■ Text block ■
══════
I feel overwhelmed at times because this whole idea has been just that, an idea. It feels really real now. This is happening, the thing I’ve spent hours researching, worrying, and day dreaming about is here. And it’s a lot of work. Logically I always knew it would be a lot of work but I think it really sinks in when you’re looking down the barrel of syllabi of ten different, all equally important, classes. There are no fluff courses; nothing we’re doing just for something to do to get credits. Every class, every session, every hour is equally important in helping us to provide not just adequate but quality care for the individuals who trust us to do just that.

I feel more solidly on this path, more sure that it’s the right choice, and more certain that someday, not too far in the distance, I will wear a flower crown.

Just a couple more hours before we hit the road! I am so thankful that I have a friend from this area who is attending school with me. It’s about a two hour drive from here to Bridgton, mostly on roads less traveled. It can be a boring drive to make alone. The simple fact of having company is lovely, but especially having company as excited and passionate about this journey as I am.
══════
[Stored records]

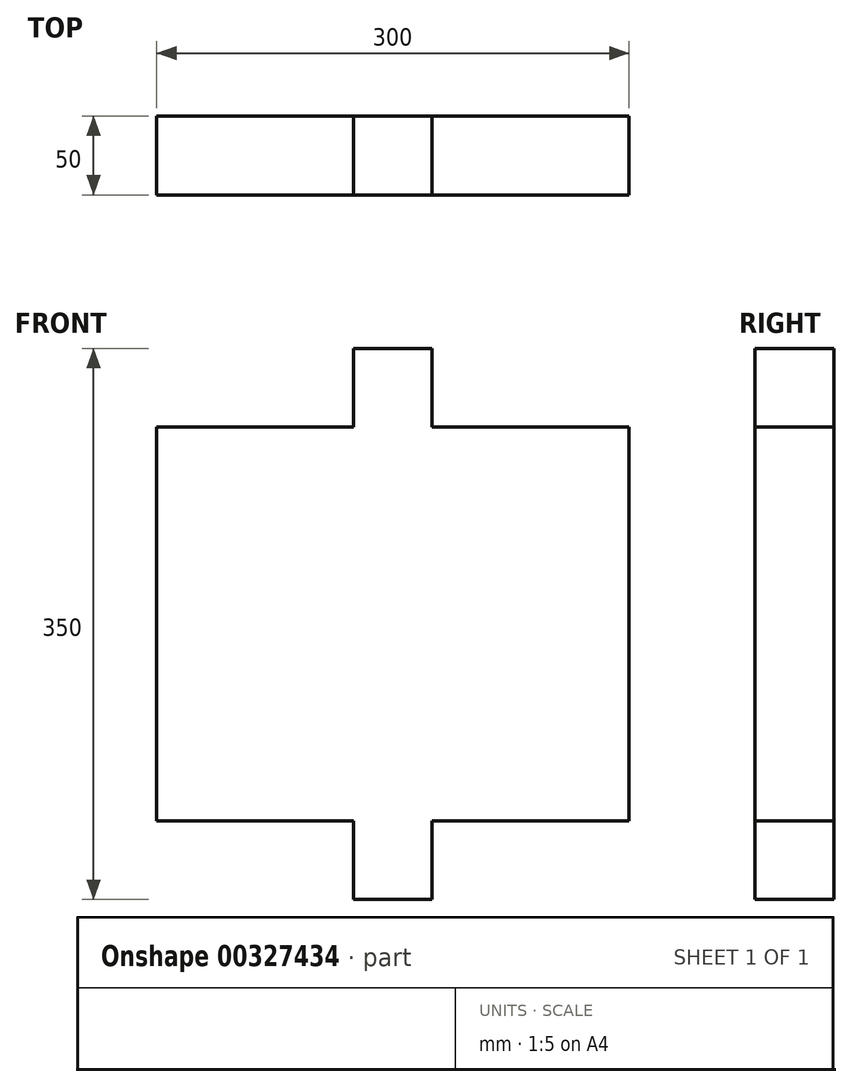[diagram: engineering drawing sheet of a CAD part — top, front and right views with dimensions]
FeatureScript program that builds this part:
annotation { "Feature Type Name" : "Feature", "Feature Type Description" : "" }
export const myFeature = defineFeature(function(context is Context, id is Id, definition is map)
    precondition{}
    {
        {
            var Q0;
            Q0=qCreatedBy(makeId("Front.planeOp"),FACE);
            var sketch = newSketch(context, id + "F0", { "sketchPlane" : qUnion([Q0])});
            skLineSegment(sketch, "E0.left", {"start": v(-181.3, 185.09) * mm, "end": v(-181.3, -64.91) * mm});
            skLineSegment(sketch, "E1", {"start": v(-181.3, -64.91) * mm, "end": v(-56.3, -64.91) * mm});
            skLineSegment(sketch, "E2", {"start": v(118.7, -64.91) * mm, "end": v(118.7, 185.09) * mm});
            skLineSegment(sketch, "E3", {"start": v(-56.3, 235.09) * mm, "end": v(-56.3, 185.09) * mm});
            skLineSegment(sketch, "E4", {"start": v(-6.3, 185.09) * mm, "end": v(-6.3, 235.09) * mm});
            skLineSegment(sketch, "E5", {"start": v(-56.3, 235.09) * mm, "end": v(-6.3, 235.09) * mm});
            skLineSegment(sketch, "E6", {"start": v(-56.3, 185.09) * mm, "end": v(-181.3, 185.09) * mm});
            skLineSegment(sketch, "E7", {"start": v(-6.3, 185.09) * mm, "end": v(118.7, 185.09) * mm});
            skLineSegment(sketch, "E8", {"start": v(-56.3, -64.91) * mm, "end": v(-56.3, -114.91) * mm});
            skLineSegment(sketch, "E9", {"start": v(-56.3, -114.91) * mm, "end": v(-6.3, -114.91) * mm});
            skLineSegment(sketch, "E10", {"start": v(-6.3, -114.91) * mm, "end": v(-6.3, -64.91) * mm});
            skLineSegment(sketch, "E11.trimOffspring", {"start": v(-6.3, -64.91) * mm, "end": v(118.7, -64.91) * mm});
            skSolve(sketch);
        }
        {
            var Q0;
            Q0 = qSketchRegion(id + "F0", true);
            extrude(context, id + "F1", {"entities" : qUnion([Q0]), "depth" : 50 * mm});
        }
    });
══════
■ What the task asks ■
Extend the passage about beginning school and the drive to Bridgton, picking up after its final sentence.

■ Response to this task ■
I may have slightly over packed for our 5 night stay. Being our first week of classes, I’m not sure how much of our equipment we’ll need or how many of the books we’ll actually use during our classroom discussions. I, of course, packed a fan (two actually). I checked with the landlord and he told me their is only one fan in the whole house. It’s going to be in the high 80s and humid all week and it’s important that we’re all well rested for classes.

I’m not as nervous as I am used to being before a new experience like this. After working so hard to get here I know I’m ready. Everything has fallen into place the last couple of weeks; things I’d had anxiety about for months, taken care of overnight.

I think that’s how you know you’re on the right track. On my wedding day I thought I’d be a nervous wreck being in the spotlight. That morning came and all I felt was love, excitement, and confidence that I had made the right choice. This morning I woke up feeling the same way.

When it’s right, it’s right.

In my last post I mentioned that I would wear a flower crown, without any background information, that probably didn’t make a lot of sense. I’m sure the name of the blog got you guessing too.

So what’s with the flower crown??

Knowing my current circumstances, I knew that if I were going to be able to attend midwifery school I would have to do it in a way that didn’t involve moving. Cutting my hours at work would mean relying on Ryan’s (my husband) income significantly more for the next few years. For us, that means staying right where we are.

Enter: The Community Program.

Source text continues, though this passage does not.